00:50 So when I heard about this university, I thought, aha, another Elon Musk school. This is becoming
00:56 a little bit of a tradition. So he started a school with another guy called Ad Astra
01:03 in Los Angeles, specifically for his own kids and for the kids of SpaceX employees, because
01:09 SpaceX is what used to be headquartered just outside LA. And that school was then morphed
01:18 into another school called Astra Nova, which is now an online school for 10 to 14-year-olds.
01:28 And it's very experimental. And what I've read is that it has about 250 students. So
01:33 he's clearly interested in a different kind of education. And I think it stems from wanting
01:39 his own kids to get hands-on challenges and great teachers and et cetera. And also his
01:47 other employees.
01:48 Yeah, I'm glad you mentioned that. Because what occurred to me when I was reading this
01:54 is that Elon Musk has said for that first university, he did it primarily to begin with
02:02 because he wanted his children to have a better school. With this new primary and secondary
02:07 school in Austin, he's had conversation around not being confident that there's enough excellent
02:14 STEM, future excellent STEM employees to staff up his own company. So this feels different
02:23 to me than many of the other education philanthropists in that often they will say that they're trying
02:29 to do this to, you know, further society, make a more educated society. Am I thinking
02:34 about that the right way? Is the way Elon Musk is approaching this a little different
02:38 than other philanthropists that you've covered?
02:41 It does seem a little bit more self-serving. I mean, one thing that I did read about this
02:45 new proposed school is that there's no guarantee that the children of trustees or professors
02:53 will gain admission to the school. But does that mean that they won't get admission to
02:59 the school? And it does have that little patina of more self-serving than, for example, we
03:04 just did, we just published a list earlier this week of the 15 largest individual donations
03:12 to colleges and universities ever. And, you know, a lot more, most of those, pretty much
03:19 I would say all of those are serving a potentially much broader population. Although a lot of
03:27 them are going to very well-funded universities. But for example, the largest one of those
03:32 gifts was $1.8 billion from Mike Bloomberg, the former mayor of New York City and the
03:36 co-founder of Bloomberg, the media and financial information company. And that actually is
03:44 going to help, this was made in 2018, it's going to help Johns Hopkins undergrad students
03:50 not have to graduate with debt. So instead of having to take out loans, they're able
03:54 to get financial aid. So it's all earmarked for financial aid.
04:00 Another big new donation, new-ish donation was $1.1 billion pledge from John Doar and
04:07 his wife, Ann. John's a venture capitalist at Kleiner Perkins, to Stanford for a new
04:12 sustainability school.

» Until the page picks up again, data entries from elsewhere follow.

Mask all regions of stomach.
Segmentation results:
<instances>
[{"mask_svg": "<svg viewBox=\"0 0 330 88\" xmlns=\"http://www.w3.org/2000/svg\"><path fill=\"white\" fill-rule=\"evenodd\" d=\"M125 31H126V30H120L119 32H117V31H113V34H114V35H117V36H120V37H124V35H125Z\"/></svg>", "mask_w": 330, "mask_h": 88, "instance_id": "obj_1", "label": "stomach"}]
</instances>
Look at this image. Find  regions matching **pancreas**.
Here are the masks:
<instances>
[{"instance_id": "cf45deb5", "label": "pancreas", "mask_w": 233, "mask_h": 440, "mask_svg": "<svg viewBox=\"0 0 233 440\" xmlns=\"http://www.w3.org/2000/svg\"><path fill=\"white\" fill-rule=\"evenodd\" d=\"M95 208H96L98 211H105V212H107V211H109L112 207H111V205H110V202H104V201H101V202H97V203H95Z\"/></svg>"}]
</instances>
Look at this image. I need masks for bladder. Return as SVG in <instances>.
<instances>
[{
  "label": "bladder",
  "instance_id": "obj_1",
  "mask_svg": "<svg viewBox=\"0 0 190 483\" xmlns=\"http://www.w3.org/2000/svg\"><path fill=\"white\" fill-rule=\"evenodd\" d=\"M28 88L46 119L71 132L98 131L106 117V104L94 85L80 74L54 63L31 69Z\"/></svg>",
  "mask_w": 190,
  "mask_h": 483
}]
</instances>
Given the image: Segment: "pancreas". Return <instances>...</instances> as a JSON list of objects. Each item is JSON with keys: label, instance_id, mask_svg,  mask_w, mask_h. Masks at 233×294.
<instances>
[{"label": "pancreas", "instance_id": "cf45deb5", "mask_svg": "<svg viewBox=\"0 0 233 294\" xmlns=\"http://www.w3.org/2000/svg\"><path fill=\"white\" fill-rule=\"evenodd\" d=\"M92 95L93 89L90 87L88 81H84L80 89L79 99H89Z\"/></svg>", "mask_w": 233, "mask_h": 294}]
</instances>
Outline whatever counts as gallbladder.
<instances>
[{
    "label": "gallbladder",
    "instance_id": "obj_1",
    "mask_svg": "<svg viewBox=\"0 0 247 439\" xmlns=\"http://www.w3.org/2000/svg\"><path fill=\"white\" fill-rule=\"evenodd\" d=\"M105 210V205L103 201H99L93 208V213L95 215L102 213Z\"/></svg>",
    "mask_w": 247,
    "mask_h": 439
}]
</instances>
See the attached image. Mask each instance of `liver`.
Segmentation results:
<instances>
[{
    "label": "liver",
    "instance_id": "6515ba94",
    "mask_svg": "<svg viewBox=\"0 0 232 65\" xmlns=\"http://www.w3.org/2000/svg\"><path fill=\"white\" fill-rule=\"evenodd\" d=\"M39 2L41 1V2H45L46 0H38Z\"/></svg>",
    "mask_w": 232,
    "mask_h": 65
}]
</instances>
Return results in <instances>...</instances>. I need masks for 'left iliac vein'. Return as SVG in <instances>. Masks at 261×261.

So that would, you know, that's a benefit for everybody that's
04:16 going to study sustainability at Stanford. There's a school for that, they've hired professors
04:21 and that stuff. So that's not necessarily tied to John Doar's family. So I think there
04:27 is a little, there's definitely a difference there. I mean, I will say that Elon is not
04:31 the only one who's like, I can do a school better myself. I mean, these gifts we looked
04:36 at are going to establish universities. There have been other billionaires that have started,
04:41 not too many, but one of the ones that come to mind who started just a school similar,
04:45 maybe similar to Elon's is Jeff Green, a Florida-based real estate billionaire who started the Green
04:50 School in Palm Beach, which is a pre-K through 12th grade school. You know, I think it came
04:57 out of the similar maybe frustration that Elon has with the existing education system
05:02 that, you know, we can do better, right? And I mean, I think this is a theme that you hear.
05:06 I mean, there have been stories about maybe not billionaires, but I live in San Francisco.
05:11 There are certainly schools that have been started by groups of tech employees to create
05:17 a small school for their kids because they think they can do better than the public schools
05:20 are doing or even existing private schools. So there is kind of a trend of like we can
05:25 do better for our kids than is out there.
05:27 Yeah. And how about, so you referenced those other billionaires who are wealth holders,
05:33 we'll call them in case there are hundreds of millionaires that decided to try it themselves,
05:41 create a brand, launch a brand new school, whether it's for profit or not for profit.
05:45 In Mr. Musk's case, this is a not for profit school. But what does this hundred million
05:54 dollars look like compared to those other wealthy Americans or world's wealthiest who
06:02 decide to launch? Like what is a hundred million? When you hear that, does that feel like, oh,
06:07 that's pretty big? Or does that feel like, you know?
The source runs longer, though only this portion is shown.